The church was known in its early days as "Mr. Judkin's Chapel." Mr. Owen P. Thomas, a schoolfellow of Charles Dickens at the Classical and Commercial Academy in the Hampstead Road, relates how he and Dickens "very piously attended the morning service at Seymour Street Chapel." (fn. 4) At the consecration of the church the Rev. William Stephen Gilly (1789–1855) attended as minister, but apparently only preached here. The list of incumbents include—
Northwards, Nos. 138–184 are similar to Nos. 106–126, except that most of them have channel-jointed ground storeys instead of shops.
CXLV—Cranleigh Street (formerly Johnson Street)
Cranleigh Street runs west to east from Eversholt Street to Chalton Street crossing Werrington Street. On the south side between the last and Chalton Street are houses (Nos. 41 to 57 consec.) of three different designs.
No. 41, next the public house at the corner of Werrington Street, has a stuccoed ground storey with a round-headed doorway and a wide camber-headed window, and two upper storeys of brick with balconies to the first floor. The floor levels are higher than those to the east of it. Nos. 42 to 49 have no stucco; the doorways have flattened curved arches, and the windows are square-headed. In Nos. 42, 46 and 49 the first floor windows are lowered for balconies.
Nos. 50 to 54 have stuccoed ground storeys with elliptical or threecentred arches to the doorways but square-headed windows. The two upper storeys are of yellow brick. The first floor windows are wide and square-headed in round-headed recesses as elsewhere on the estate. There are string-courses and plain copings.
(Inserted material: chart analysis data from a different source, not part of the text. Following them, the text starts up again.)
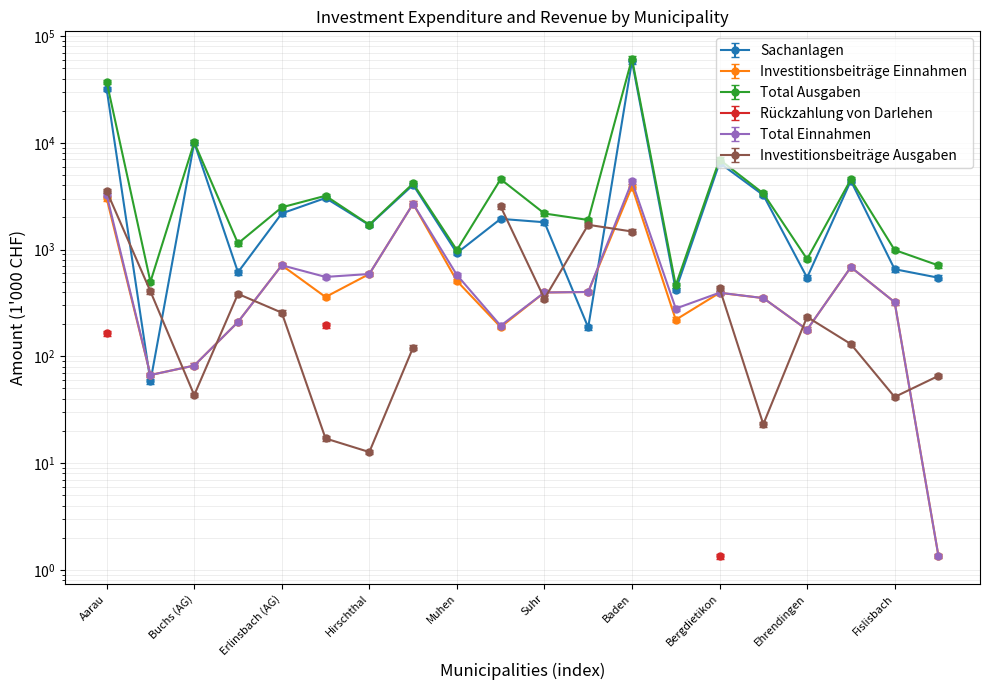

What is the value of the Total Ausgaben point at the 20th from the left?

675.1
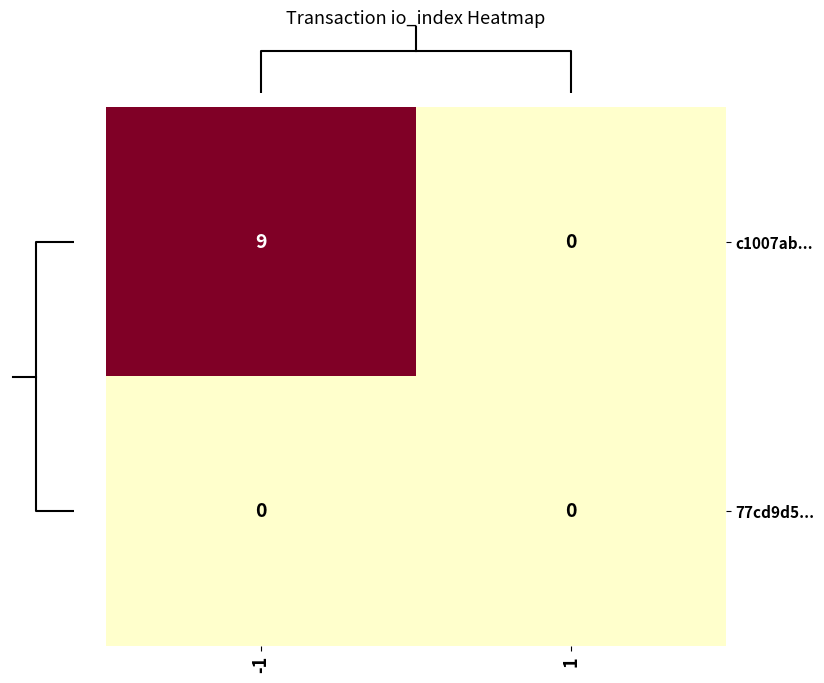

List the labels in order of c1007ab... value, largest first.

-1, 1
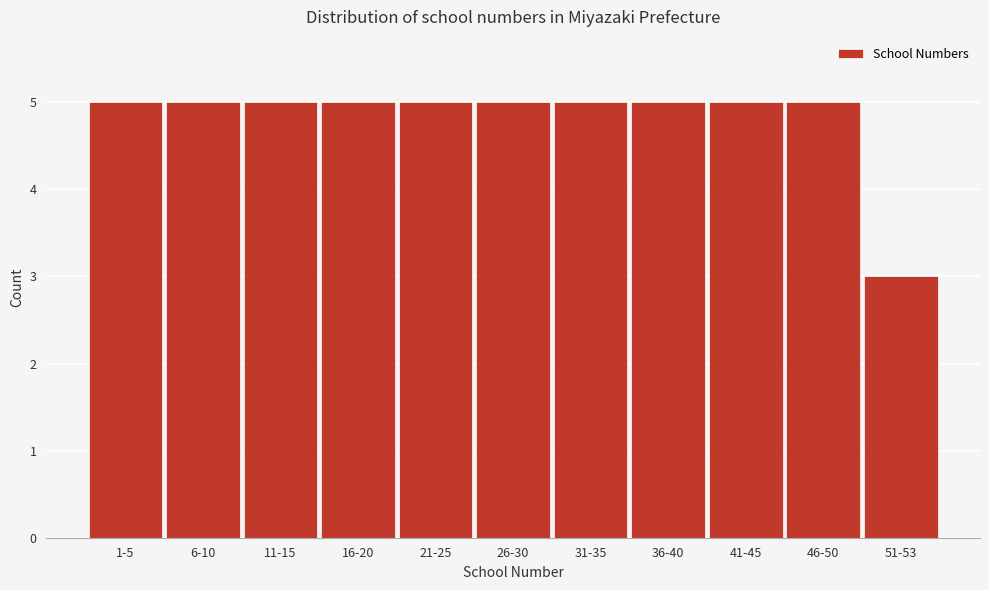

Reading right to left, transcribe all the data shown in this chart.

51-53=3	46-50=5	41-45=5	36-40=5	31-35=5	26-30=5	21-25=5	16-20=5	11-15=5	6-10=5	1-5=5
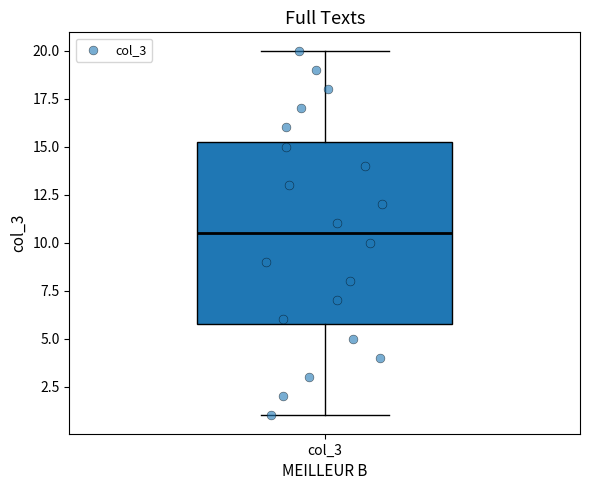

Transcribe this box plot: give where the median line is, the range the box spans, and where the two whiskers end, as read against the y-axis. The values are not printed on the chart, so give them approximately, as read against the axis.

median 10.5, box 6.0 to 15.5, whiskers 1.0 to 20.0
Nos. 55, 56 and 57 have stuccoed ground storeys with round-headed doorways, and two upper storeys of plain brickwork.
All the basement areas have been filled in and railings removed.
No. 13 was the home of Charles Dickens and his parents from 1824 to 1827. A plaque erected on the house by the London County Council in 1911 was removed when the building was demolished in 1934. Flats now cover the site.